2/52 * 1/51 * 3 = 1 in 442. Multiply by 3 since the non-red ace can come in any of 3 positions.

Or, 50/C(52,3) = 50/22100 = 1 in 442. There are 50 flops with both red aces since there are 50 ways to choose the 3rd card. The total number of flops is C(52,3) = 52*51*50/(3*2*1) = 22100.

[Kazlic]

Amazing. Not only did you answer my question, you explained it so well.

Thank you so much!

[Kazlic]

Aren't there 6 arrangements of the 2-red aces and the non-red-ace?

Ad Ah X
Ah Ad X
Ah X Ad
Ad X Ah
X Ad Ah
X Ah Ad

So would the calculation be (2/52) * (1/51) * 6 = 1 in 221.

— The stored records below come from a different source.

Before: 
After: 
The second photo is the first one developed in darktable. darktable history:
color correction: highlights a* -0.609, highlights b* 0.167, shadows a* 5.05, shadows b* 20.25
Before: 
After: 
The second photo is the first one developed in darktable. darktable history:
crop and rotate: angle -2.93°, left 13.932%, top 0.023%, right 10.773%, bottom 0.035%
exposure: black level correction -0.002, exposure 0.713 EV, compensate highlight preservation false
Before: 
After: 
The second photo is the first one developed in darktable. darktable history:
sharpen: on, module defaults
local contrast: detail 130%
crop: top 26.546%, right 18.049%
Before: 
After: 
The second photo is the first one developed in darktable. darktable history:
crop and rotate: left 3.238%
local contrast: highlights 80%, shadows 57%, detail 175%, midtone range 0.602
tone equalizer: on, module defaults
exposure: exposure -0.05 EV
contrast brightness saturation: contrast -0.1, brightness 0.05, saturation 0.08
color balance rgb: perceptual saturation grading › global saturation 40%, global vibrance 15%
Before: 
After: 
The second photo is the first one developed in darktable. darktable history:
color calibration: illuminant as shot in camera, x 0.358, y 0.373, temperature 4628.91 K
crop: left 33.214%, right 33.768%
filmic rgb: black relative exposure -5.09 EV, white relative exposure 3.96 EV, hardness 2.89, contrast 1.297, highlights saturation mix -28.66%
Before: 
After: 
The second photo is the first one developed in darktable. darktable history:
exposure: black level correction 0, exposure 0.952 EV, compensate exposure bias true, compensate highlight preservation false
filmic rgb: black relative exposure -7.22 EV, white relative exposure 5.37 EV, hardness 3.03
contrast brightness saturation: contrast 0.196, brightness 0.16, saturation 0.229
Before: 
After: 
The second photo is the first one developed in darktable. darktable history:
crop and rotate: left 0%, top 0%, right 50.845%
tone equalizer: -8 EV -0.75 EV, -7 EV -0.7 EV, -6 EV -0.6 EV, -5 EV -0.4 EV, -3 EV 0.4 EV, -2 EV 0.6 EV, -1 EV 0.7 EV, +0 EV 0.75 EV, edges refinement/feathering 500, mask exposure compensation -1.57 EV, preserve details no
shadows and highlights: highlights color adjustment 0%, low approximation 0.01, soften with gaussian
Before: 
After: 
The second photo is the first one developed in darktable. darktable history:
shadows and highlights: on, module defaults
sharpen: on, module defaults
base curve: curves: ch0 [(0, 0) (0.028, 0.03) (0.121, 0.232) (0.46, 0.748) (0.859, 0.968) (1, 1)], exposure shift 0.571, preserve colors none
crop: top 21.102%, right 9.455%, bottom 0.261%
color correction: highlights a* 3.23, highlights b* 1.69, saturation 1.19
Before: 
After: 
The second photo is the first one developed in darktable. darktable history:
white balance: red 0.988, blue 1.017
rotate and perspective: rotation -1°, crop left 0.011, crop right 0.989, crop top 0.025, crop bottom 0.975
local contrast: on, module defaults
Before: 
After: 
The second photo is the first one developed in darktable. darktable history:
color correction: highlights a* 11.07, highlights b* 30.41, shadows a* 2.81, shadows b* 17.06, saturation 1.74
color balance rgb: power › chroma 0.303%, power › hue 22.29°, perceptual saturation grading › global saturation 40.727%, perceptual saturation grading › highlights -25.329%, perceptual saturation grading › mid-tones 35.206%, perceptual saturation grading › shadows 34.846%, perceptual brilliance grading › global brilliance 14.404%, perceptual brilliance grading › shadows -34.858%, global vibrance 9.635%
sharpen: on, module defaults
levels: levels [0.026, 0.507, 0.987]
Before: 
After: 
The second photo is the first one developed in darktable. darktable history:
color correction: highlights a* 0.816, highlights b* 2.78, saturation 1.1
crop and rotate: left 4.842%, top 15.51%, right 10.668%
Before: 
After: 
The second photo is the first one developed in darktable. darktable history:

Or am I doing something wrong here?

[rjp]

Easiest way for me is to look at it like this (where C is a red ace):

CCx, CxC, xCC

CCx = (2/52)*(1/51)*(50/50)
CxC = (2/52)*(50/51)*(1/50)
xCC = (50/52)*(2/51)*(1/50)

Add this up and it's ~00.23% or 1 in 442 [img]/images/graemlins/grin.gif[/img]

[BruceZ]

[ QUOTE ]
Aren't there 6 arrangements of the 2-red aces and the non-red-ace?

Ad Ah X
Ah Ad X
Ah X Ad
Ad X Ah
X Ad Ah
X Ah Ad

So would the calculation be (2/52) * (1/51) * 6 = 1 in 221.

Or am I doing something wrong here?

[/ QUOTE ]

There are 6 arrangements of the 3 cards, but when you do (2/52) *(1/51), this is actually the probability of 2 of these 6 arrangements, such as Ah Ad X and Ad Ah X, since the first 2/52 can be either red ace. So you only multiply by 3 to account for the 3 positions of the non-red ace, and this will count all 6 arrangements.

If you want to think about all 6 arrangements, then you would say that the probability of each one of these is 1/52 * 1/51 * 50/50, and then multiply that by 6 since each of the 6 arrangements are equally likely, 1/52 * 1/51 * 50/50 * 6 = 1 in 442.